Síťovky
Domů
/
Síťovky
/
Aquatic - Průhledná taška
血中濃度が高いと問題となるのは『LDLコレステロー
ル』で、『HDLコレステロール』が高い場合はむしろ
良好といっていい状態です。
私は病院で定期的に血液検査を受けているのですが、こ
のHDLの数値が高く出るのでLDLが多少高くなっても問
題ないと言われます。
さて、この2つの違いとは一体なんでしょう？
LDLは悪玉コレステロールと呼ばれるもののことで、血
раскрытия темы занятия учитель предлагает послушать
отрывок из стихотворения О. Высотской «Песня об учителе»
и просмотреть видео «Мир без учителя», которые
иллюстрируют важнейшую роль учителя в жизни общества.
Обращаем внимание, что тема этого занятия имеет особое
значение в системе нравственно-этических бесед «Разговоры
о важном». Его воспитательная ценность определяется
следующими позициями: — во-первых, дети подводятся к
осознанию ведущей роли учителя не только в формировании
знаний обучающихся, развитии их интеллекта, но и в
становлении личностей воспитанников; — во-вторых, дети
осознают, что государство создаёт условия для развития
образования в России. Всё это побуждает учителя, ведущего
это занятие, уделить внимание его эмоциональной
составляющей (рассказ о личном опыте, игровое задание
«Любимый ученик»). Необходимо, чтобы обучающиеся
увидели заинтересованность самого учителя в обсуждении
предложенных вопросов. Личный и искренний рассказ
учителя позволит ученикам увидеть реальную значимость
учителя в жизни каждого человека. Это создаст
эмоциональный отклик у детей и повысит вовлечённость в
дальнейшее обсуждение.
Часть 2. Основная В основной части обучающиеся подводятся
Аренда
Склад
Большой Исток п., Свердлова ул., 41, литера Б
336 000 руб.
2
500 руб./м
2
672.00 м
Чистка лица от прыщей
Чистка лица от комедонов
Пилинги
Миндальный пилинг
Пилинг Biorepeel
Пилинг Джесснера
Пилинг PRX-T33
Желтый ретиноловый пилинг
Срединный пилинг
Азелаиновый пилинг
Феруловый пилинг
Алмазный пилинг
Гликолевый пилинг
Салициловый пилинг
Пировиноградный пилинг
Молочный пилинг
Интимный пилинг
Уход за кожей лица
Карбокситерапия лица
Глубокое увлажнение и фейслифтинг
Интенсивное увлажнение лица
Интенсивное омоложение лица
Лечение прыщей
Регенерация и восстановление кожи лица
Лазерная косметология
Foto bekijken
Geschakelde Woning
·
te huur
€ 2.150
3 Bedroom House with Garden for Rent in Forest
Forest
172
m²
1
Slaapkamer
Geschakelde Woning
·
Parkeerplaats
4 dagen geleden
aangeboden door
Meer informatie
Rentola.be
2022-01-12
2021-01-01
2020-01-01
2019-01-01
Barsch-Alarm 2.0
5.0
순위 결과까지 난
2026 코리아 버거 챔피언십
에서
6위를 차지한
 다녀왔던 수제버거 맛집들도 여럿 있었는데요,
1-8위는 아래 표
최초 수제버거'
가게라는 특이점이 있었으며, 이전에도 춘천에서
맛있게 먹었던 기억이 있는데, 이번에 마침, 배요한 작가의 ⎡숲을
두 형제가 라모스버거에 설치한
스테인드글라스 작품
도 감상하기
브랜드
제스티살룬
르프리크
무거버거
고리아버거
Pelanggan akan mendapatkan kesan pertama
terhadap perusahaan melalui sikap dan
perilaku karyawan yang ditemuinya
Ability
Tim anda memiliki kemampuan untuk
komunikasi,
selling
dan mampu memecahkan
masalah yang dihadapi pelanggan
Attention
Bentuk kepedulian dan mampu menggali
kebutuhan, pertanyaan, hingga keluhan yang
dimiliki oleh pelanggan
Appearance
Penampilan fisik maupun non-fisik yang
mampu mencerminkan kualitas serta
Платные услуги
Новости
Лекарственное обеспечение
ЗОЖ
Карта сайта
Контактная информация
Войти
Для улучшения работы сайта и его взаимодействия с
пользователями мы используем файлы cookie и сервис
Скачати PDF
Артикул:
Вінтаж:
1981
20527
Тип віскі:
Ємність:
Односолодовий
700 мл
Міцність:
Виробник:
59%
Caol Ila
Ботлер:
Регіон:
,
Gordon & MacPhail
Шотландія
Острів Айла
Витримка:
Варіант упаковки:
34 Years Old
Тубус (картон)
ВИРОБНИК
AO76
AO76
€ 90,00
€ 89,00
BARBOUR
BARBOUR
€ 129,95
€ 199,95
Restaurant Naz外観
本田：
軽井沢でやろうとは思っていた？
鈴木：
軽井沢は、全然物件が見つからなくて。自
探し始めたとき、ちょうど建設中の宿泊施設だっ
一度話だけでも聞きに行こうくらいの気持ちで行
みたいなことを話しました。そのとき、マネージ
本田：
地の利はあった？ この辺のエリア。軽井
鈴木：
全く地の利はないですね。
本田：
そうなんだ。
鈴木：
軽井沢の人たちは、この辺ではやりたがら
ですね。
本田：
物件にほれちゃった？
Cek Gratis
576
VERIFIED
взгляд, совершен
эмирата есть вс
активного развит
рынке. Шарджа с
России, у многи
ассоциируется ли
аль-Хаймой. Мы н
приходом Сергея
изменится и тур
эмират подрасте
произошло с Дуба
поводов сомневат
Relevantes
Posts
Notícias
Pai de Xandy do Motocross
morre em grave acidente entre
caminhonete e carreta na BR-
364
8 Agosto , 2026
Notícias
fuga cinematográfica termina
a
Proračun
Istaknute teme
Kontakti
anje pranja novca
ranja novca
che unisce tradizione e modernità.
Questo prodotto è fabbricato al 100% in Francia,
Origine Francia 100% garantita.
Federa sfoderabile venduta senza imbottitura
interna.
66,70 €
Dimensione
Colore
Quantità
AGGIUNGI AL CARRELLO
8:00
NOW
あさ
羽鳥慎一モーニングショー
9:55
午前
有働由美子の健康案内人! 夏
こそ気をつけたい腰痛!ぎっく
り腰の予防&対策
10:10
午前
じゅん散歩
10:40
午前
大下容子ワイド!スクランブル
· · · · · · ·
Reply with only the number of lines in the material above where the string "рассказ" appears.

2